Parmi les obstacles les plus difficiles à surmonter se trouve celui des ressources humaines. La nouvelle génération d'investisseurs MRE opte souvent pour des projets à la pointe de la technologie. Ces métiers nécessitent d'abord des compétences qu'il n'est pas toujours facile de trouver localement. Depuis la mise en place des stratégies nationales liées aux métiers mondiaux du Maroc, plusieurs écoles et établissements de formation ont vu le jour. L'objectif derrière la mise en place de telles structures est d'alimenter le pays en ressources humaines capables d'accompagner l'émergence de projets exigeants en compétences. Mais ces établissements ne donneront véritablement leurs fruits que dans quelques années. En attendant, les MRE souhaitant investir dans des projets à la pointe de la technologie sont obligés d'investir dans des ressources humaines étrangères.

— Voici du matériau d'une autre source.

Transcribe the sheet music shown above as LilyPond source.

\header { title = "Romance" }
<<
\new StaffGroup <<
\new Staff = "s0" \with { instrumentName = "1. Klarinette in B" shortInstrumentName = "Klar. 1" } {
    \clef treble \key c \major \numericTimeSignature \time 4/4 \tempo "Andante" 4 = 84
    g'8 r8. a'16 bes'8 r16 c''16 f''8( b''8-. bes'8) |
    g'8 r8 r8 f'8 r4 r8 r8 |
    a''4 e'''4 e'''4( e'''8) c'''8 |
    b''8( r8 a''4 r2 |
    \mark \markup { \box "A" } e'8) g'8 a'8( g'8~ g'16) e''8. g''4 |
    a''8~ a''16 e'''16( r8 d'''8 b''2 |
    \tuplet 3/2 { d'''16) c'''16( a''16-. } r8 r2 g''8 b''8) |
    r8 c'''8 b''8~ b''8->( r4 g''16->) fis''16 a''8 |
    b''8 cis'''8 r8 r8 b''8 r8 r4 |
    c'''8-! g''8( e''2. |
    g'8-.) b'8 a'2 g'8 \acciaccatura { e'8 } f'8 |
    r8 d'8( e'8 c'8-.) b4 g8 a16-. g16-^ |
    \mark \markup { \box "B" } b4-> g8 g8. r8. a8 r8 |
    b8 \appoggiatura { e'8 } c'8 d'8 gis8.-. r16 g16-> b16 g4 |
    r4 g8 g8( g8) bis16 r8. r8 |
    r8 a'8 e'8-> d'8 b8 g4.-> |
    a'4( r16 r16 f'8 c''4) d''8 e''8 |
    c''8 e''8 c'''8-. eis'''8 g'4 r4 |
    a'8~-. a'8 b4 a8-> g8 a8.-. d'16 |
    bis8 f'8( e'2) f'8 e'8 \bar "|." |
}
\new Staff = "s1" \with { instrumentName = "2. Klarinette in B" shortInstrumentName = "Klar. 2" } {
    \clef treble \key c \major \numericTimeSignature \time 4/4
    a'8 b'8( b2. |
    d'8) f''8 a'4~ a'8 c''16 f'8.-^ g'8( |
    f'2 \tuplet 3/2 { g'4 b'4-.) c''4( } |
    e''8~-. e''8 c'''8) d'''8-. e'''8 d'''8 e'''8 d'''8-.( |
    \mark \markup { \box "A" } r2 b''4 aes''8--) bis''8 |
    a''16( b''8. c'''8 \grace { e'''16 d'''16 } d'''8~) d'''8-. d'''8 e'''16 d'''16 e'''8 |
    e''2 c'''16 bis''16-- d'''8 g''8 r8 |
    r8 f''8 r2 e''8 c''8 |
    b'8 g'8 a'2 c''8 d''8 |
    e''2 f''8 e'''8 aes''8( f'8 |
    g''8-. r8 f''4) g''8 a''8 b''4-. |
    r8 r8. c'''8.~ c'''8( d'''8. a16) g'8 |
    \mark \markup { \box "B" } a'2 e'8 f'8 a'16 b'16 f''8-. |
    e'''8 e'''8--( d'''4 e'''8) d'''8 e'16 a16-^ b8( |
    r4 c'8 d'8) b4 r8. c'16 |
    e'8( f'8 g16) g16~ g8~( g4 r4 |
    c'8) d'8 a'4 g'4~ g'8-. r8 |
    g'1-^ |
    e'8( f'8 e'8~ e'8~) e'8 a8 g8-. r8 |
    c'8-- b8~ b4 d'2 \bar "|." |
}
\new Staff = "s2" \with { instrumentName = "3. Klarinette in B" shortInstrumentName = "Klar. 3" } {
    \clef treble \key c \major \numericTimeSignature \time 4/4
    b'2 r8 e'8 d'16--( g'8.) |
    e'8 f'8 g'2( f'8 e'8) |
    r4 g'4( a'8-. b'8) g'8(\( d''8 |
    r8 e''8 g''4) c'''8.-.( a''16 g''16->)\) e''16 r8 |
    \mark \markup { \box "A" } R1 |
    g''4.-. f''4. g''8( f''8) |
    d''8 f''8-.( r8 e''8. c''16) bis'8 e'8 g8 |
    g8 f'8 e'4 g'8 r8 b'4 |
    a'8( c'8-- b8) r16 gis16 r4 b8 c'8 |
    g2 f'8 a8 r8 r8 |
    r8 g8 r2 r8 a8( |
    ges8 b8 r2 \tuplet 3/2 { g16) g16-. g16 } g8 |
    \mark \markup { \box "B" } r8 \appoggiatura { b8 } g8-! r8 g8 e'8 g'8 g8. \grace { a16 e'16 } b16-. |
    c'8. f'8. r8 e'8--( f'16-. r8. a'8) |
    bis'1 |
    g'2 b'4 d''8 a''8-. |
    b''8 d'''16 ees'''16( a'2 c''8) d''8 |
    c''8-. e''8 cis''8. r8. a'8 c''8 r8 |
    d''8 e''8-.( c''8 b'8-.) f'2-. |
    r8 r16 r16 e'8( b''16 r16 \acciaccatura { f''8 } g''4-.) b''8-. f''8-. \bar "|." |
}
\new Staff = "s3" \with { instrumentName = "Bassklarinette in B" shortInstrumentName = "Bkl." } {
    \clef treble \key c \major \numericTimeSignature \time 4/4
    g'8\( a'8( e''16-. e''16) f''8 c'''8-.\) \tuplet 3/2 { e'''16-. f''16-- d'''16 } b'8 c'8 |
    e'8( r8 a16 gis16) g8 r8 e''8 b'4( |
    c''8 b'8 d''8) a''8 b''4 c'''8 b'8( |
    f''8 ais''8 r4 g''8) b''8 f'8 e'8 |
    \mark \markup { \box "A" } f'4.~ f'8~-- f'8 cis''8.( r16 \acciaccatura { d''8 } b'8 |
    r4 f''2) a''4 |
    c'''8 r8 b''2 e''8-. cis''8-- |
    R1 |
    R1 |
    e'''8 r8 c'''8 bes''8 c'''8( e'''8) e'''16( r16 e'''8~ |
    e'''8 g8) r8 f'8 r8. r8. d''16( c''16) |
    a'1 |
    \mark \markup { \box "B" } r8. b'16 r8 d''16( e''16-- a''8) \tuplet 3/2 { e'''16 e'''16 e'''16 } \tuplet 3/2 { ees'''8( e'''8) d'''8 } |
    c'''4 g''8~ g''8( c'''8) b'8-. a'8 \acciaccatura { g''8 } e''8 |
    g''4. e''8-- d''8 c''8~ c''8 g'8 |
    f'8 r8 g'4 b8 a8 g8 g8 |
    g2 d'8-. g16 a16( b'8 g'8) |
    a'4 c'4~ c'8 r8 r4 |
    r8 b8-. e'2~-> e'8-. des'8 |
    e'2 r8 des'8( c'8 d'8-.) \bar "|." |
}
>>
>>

Qu'en est-il du financement ?
Les banques sont encore très réticentes à l'idée de financer des projets basés sur le savoir-faire sans investissement dans du matériel ou du foncier. L'émergence de nouveaux fonds tels Bladi invest est une bonne initiative. Ce fonds a été mis en place dans le cadre des efforts visant à renforcer les liens économiques avec les Marocains du monde. Le montage financier des projets combine un apport personnel en devises de 25% du coût du projet, une aide de l'Etat de 10% et et un financement bancaire pouvant atteindre 65% du coût du projet. Ceci peut se révéler extrêmement intéressant pour les porteurs de projet à qui il manque une partie du capital. Malheureusement, ce fonds n'est pas encore très utilisé, car il y a peu de communication autour du sujet.
Couples business
En l'absence de compétences et de partenaires locaux, les MRE se tournent généralement vers leurs pays d'accueil pour sélectionner des partenaires capables de les suivre dans leurs aventures. Ces partenaires «étrangers» sont choisis en général pour leur expertise dans le domaine d'investissement ciblé. L'union avec un partenaire étranger doit faciliter l'accès aux marchés internationaux, à commencer par le marché du pays d'accueil. Ces «couples business» sont difficilement synonymes de réussite, vu le manque de connaissances dont ils font preuve face à un marché marocain en constante évolution. Le Maroc vient tout juste de prendre conscience de l'importance des MRE dans le maintien de l'équilibre des échanges commerciaux avec l'extérieur. Aujourd'hui, les Marocains du monde sont organisés en associations qui servent de relais entre le pays d'origine et d'accueil. Ces associations permettent aux futurs investisseurs de mettre la main sur des compatriotes au fait des nouvelles avancées en matière de législation, d'études de marché, de réseau local, de recrutement,... Ainsi, on retrouvera parmi les associations les plus actives, Maroc entrepreneurs. Créée en 1999, cette association compte désormais plus de 10.000 membres répartis entre les bureaux de Paris, Lyon et Londres. En Allemagne, c'est l'association TMK, avec ses 600 membres de «gros calibre», qui se charge du réseautage entre les porteurs de projets MRE et les Marocains d'ici. Enfin, l'Associationdes Marocains professionnels d'Amérique (AMPA) représente les MRE porteurs de projets et le Maroc comme une destination «in».